__Dataset records__.
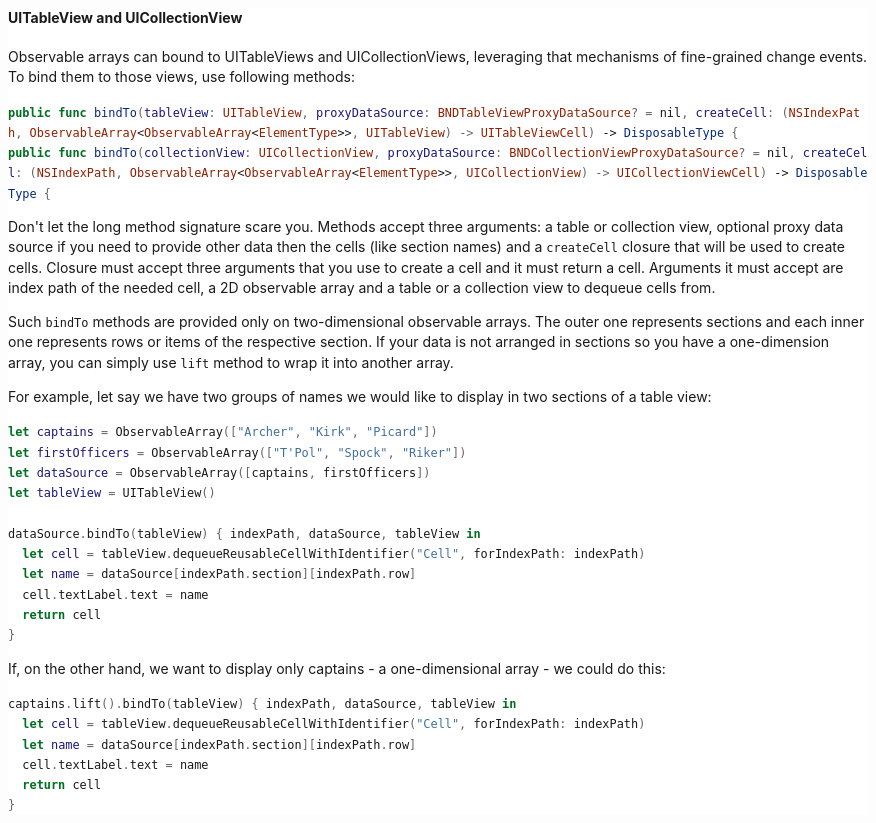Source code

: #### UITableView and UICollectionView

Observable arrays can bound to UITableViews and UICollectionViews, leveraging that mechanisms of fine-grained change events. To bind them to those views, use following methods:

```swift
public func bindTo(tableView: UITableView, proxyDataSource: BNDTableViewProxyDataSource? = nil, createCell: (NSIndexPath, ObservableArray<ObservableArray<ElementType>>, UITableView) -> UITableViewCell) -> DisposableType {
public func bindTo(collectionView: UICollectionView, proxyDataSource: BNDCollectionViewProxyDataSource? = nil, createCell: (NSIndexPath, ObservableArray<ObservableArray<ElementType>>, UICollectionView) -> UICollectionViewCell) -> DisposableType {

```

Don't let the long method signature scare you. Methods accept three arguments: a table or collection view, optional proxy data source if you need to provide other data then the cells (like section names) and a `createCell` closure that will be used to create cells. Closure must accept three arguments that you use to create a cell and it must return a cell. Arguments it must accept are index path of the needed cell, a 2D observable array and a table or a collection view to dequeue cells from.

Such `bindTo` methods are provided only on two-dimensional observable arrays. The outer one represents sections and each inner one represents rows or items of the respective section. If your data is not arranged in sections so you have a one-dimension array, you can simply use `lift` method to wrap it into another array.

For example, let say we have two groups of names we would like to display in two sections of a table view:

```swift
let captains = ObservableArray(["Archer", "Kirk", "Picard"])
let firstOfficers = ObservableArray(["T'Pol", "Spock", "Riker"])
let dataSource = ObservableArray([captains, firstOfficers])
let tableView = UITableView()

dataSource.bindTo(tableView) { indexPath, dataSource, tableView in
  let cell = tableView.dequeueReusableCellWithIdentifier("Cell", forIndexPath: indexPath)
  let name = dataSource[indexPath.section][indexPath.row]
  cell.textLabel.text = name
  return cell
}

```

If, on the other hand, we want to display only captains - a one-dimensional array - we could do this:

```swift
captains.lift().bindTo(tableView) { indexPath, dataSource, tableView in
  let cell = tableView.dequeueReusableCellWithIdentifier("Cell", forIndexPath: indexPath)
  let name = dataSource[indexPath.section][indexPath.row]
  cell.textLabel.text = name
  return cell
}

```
...
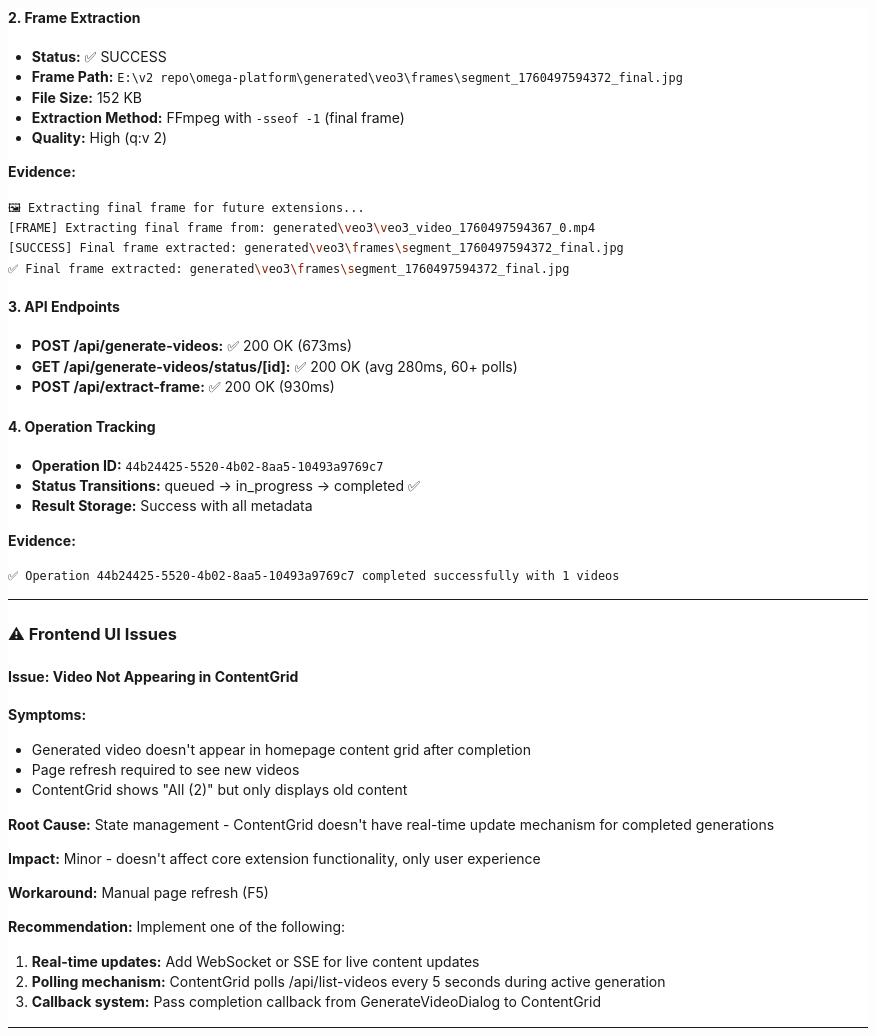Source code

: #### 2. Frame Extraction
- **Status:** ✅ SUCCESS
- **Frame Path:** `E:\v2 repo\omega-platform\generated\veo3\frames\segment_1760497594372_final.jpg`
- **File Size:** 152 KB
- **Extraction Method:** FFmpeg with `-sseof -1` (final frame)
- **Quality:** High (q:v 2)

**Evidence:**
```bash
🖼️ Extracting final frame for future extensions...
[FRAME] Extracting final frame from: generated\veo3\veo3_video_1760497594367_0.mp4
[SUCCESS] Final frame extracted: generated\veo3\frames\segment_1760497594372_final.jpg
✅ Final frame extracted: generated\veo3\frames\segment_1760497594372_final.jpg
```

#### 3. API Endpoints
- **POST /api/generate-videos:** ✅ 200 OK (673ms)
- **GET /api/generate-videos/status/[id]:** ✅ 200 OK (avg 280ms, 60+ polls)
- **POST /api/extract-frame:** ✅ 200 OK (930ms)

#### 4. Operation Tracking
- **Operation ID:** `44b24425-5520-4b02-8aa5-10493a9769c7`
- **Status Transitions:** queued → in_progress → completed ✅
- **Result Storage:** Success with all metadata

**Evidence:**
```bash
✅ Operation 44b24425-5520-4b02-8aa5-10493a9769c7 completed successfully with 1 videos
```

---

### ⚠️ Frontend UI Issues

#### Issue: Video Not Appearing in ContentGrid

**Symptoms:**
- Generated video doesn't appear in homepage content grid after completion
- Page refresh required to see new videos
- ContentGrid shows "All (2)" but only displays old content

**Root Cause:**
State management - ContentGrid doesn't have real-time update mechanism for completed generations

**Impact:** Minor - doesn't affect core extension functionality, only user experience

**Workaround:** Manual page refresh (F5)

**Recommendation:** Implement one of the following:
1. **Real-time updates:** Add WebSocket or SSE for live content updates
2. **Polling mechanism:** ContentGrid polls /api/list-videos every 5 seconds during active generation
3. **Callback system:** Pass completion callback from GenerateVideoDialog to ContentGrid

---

__Exercise objective__.
Could you retype exactly the lines above, starting at the line that contains "- **POST /api/extract-frame:**" and ending at the line that contains "only user experience", and nothing more?

__Exercise output__.
- **POST /api/extract-frame:** ✅ 200 OK (930ms)

#### 4. Operation Tracking
- **Operation ID:** `44b24425-5520-4b02-8aa5-10493a9769c7`
- **Status Transitions:** queued → in_progress → completed ✅
- **Result Storage:** Success with all metadata

**Evidence:**
```bash
✅ Operation 44b24425-5520-4b02-8aa5-10493a9769c7 completed successfully with 1 videos
```

---

### ⚠️ Frontend UI Issues

#### Issue: Video Not Appearing in ContentGrid

**Symptoms:**
- Generated video doesn't appear in homepage content grid after completion
- Page refresh required to see new videos
- ContentGrid shows "All (2)" but only displays old content

**Root Cause:**
State management - ContentGrid doesn't have real-time update mechanism for completed generations

**Impact:** Minor - doesn't affect core extension functionality, only user experience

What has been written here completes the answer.